L’examen de la morphologie du tissu productif souligne une prédominance écrasante des micro-structures. En effet, près de 94% des entreprises déclarent un chiffre d’affaires inférieur à 10 millions de dirhams, ce qui cantonne la grande majorité des opérateurs dans la catégorie des Très Petites Entreprises (TPE). Les Petites et Moyennes Entreprises (PME), au sens strict, ne constituent que 5,5% de l’écosystème, tandis que les grandes entreprises, bien que marginales en nombre, continuent de concentrer l’essentiel de la valeur ajoutée créée. Cette segmentation illustre une base entrepreneuriale encore fragile et fortement atomisée.

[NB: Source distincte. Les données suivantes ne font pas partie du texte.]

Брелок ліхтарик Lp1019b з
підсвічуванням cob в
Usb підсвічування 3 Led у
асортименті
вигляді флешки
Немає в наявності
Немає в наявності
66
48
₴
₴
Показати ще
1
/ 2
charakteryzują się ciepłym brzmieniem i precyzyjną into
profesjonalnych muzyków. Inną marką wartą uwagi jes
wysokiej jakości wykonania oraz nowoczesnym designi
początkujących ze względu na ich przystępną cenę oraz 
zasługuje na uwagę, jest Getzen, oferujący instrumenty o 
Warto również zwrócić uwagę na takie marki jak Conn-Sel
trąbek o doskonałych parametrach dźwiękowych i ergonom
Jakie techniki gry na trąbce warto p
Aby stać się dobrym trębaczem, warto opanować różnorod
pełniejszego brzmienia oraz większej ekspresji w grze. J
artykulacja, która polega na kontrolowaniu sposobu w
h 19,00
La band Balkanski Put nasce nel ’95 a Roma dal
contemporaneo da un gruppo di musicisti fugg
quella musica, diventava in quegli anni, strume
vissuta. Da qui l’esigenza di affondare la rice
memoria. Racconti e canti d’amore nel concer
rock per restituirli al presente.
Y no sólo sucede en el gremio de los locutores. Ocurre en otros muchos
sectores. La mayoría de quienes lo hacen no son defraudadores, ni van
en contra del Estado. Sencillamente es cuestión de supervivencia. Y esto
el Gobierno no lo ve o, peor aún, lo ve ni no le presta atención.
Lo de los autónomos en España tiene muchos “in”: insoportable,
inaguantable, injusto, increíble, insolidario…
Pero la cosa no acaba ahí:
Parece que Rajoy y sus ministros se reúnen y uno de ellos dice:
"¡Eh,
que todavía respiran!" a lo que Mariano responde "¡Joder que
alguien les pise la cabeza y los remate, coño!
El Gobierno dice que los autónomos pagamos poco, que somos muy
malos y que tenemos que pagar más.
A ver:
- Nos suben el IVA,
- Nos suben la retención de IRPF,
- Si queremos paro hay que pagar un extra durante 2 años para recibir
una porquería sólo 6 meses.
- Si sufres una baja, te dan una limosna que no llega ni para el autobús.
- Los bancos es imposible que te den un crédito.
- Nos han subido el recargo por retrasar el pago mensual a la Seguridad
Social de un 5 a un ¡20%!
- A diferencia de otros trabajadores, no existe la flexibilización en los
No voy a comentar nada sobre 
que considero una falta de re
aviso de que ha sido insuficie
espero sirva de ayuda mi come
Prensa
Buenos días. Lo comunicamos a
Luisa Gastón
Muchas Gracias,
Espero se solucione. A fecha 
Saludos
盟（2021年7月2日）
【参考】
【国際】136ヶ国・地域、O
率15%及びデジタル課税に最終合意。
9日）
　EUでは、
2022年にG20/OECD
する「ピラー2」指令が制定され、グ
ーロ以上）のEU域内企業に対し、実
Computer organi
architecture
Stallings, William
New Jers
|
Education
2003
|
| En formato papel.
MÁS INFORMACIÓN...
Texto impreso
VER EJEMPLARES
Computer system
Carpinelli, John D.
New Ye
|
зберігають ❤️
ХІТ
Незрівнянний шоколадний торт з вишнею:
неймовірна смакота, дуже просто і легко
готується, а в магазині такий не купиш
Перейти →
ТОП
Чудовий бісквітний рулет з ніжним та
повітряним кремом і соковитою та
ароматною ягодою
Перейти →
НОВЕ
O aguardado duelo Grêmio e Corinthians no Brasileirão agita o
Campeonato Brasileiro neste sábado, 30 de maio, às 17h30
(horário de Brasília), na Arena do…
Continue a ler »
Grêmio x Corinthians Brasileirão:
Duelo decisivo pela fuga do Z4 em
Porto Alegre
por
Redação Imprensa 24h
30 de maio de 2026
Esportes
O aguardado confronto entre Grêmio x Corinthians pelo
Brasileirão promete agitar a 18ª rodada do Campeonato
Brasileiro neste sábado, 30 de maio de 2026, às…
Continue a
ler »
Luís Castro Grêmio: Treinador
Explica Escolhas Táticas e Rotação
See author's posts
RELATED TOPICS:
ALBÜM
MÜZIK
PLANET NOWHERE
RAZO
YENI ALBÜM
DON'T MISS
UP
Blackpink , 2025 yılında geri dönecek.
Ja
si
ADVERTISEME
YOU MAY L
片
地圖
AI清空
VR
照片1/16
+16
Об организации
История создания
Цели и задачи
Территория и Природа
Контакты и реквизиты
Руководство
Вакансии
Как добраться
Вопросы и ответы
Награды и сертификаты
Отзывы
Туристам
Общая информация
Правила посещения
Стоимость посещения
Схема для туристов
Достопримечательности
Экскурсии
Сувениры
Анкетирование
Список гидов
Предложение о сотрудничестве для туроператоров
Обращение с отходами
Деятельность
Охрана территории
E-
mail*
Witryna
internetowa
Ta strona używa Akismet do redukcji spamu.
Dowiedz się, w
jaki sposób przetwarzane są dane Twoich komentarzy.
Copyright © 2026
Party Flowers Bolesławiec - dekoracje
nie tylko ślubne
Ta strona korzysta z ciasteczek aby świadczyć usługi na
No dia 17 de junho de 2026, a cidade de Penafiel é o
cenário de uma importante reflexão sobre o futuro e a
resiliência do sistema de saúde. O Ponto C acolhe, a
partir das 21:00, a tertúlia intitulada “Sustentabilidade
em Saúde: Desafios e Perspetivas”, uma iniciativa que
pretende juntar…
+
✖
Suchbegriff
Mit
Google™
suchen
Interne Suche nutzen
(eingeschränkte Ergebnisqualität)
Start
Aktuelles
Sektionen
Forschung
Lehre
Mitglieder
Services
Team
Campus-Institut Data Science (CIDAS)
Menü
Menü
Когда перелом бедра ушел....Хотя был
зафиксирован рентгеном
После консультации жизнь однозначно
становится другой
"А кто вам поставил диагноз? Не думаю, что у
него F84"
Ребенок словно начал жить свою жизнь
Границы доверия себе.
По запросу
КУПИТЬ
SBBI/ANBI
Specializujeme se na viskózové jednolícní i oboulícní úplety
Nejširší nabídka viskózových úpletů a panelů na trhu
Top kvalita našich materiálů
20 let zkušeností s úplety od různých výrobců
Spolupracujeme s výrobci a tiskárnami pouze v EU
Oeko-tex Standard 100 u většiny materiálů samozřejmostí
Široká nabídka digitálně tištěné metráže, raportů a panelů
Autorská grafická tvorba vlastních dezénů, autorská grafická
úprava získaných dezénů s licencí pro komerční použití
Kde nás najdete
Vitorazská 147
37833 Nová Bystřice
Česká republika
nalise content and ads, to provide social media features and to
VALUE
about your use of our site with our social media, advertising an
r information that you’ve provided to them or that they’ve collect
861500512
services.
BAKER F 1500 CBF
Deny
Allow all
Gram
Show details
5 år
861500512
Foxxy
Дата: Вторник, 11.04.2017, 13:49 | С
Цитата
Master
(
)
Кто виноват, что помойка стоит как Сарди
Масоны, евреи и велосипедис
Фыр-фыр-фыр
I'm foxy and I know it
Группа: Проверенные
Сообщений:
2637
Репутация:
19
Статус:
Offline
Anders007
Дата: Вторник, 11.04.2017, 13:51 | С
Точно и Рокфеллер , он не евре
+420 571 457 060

La géographie économique du Royaume confirme, par ailleurs, une polarisation marquée de l’activité. L’axe littoral Tanger–El Jadida demeure le cœur névralgique du pays, regroupant près des deux tiers des entités recensées. Ce rôle structurant de l’axe atlantique et méditerranéen souligne les défis persistants en matière de décentralisation économique et de développement territorial équilibré. Cette concentration géographique, couplée à la concentration de la valeur au sein d’une minorité d’acteurs, définit une architecture économique où la croissance dépend étroitement de pôles urbains et industriels spécifiques.
Enfin, la vitalité de la création d’entreprises constitue un signal positif, bien que nuancé par la capitalisation des nouvelles structures. En 2024, environ 96 000 nouvelles unités ont été créées, dont 68 000 personnes morales (en hausse de 5,5%). Toutefois, cette dynamique entrepreneuriale est portée par des structures souvent faiblement dotées en fonds propres, ce qui pose la question de leur pérennité face aux chocs de marché. La synthèse de l’OMTPME appelle ainsi à une réflexion approfondie sur les mécanismes d’accompagnement et de financement pour transformer cette poussée démographique en un levier de croissance durable et inclusif.